**Extracted text**
—————
Question about CANROYs 
Hi Blaster,

I just wonder if we like energy so much, why don't we expose ourselves on some of the CANROYs, namely, AAV, ENT, ..., etc.
We can collect nice (so far) divident as well as enjoy the stock appreciation. Check out how AAC did for the past five years.

Of course, we have to take the possible tax issue announced last Oct. into account.

What are the potential risks?

Thanks!
blast_investor Fri Jan 19, 2007 2:00 pm    

 
Hi sysysy:

I was less interested in CANOY before due to valuation basis. It used be that CANOY had very high PE while its dividend yield was high.

Now, the CANOY stock prices have dropped to a more reasonable level out of concern of Canadian taxation on royalty trust issue. Even without tax issue, CANOY stocks such as ENV and AAV in my opinion now have reasonable valuation, but not a big bargain there.

The dividend rate of 17% or something is misleading number because CANOY historically pay more dividend than they could earn on earning power per share basis. That is why you see earning per share for CANOY sometimes is $1 per share, but CANOY can pay $1.8 per share dividend, more than it can earn in real earning power basis, $0.80 cents extra per share dividend is simply reflecting return of principal. We value CANOY stock by PE (adjusted by one time items), not by dividend rate.
—————
Saved data entries:
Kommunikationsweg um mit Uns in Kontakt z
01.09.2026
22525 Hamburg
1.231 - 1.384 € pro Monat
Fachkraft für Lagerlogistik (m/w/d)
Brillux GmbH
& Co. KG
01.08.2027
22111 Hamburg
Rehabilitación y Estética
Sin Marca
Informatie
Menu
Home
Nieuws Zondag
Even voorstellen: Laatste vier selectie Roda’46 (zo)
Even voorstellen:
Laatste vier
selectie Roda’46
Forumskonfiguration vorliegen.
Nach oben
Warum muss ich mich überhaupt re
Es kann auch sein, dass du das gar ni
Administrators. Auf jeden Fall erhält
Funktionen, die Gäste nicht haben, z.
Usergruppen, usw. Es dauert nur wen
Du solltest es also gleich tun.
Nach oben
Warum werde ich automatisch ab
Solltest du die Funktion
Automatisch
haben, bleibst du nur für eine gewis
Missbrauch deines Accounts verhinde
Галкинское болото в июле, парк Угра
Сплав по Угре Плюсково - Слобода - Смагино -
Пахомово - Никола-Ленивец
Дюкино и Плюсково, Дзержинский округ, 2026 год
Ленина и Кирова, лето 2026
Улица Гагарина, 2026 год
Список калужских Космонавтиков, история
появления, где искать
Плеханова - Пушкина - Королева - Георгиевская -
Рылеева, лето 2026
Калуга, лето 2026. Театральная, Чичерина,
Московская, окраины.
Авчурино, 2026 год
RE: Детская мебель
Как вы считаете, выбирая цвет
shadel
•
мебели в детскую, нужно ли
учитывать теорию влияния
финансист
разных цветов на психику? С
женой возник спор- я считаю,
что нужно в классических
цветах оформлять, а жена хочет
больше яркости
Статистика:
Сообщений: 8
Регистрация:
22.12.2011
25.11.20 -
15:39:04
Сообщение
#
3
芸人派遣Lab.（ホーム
—————
**Work item**
Continue the forum exchange about CANROYs from its last sentence.

**Expected output**
The discrepancy of dividend rate and earning per share is due to the fact of declining production on most oil fields. Most oil fields production are declining every year, around 1% to 10% per year depending on the age and nature of oil wells. After 7 to 10 years, most oil wells will be empty and dry with no oil on the reserve, and worth zero value. Oil producing reserve is the main asset investors are buying.
blast_investor Fri Jan 19, 2007 2:15 pm    

 
AAV stock is such example.

AAV stock price $10.7
AAV earning per share $0.92
PE = 11.7
Dividend: $1.86
Dividend yield: 17.7%

17.7% dividend yield is misleading because AAV can only earn $0.92 per share or 8.6% earning yield. PE of 11.7 is reasonable valuation for oil stocks, but not a big bargain in oil sector.


$1.86 dividend - $.92 earning = $.94 per share return of principal.

This $.94 per share dividend extra above earning is simply a return on principal. Investors' original share of investment capital will shrink year after year as AAV continues to return the principal money to investors.

CANOY is not fully taxed by Canadian government on its income. Even without income tax right now, $0.92 per share earning for $10.7 stock AAV is not a big bargain. If Canada starts to tax CANOY in the future, this stock AAV will be overpriced and $0.92 earning will drop to $0.6 per share level.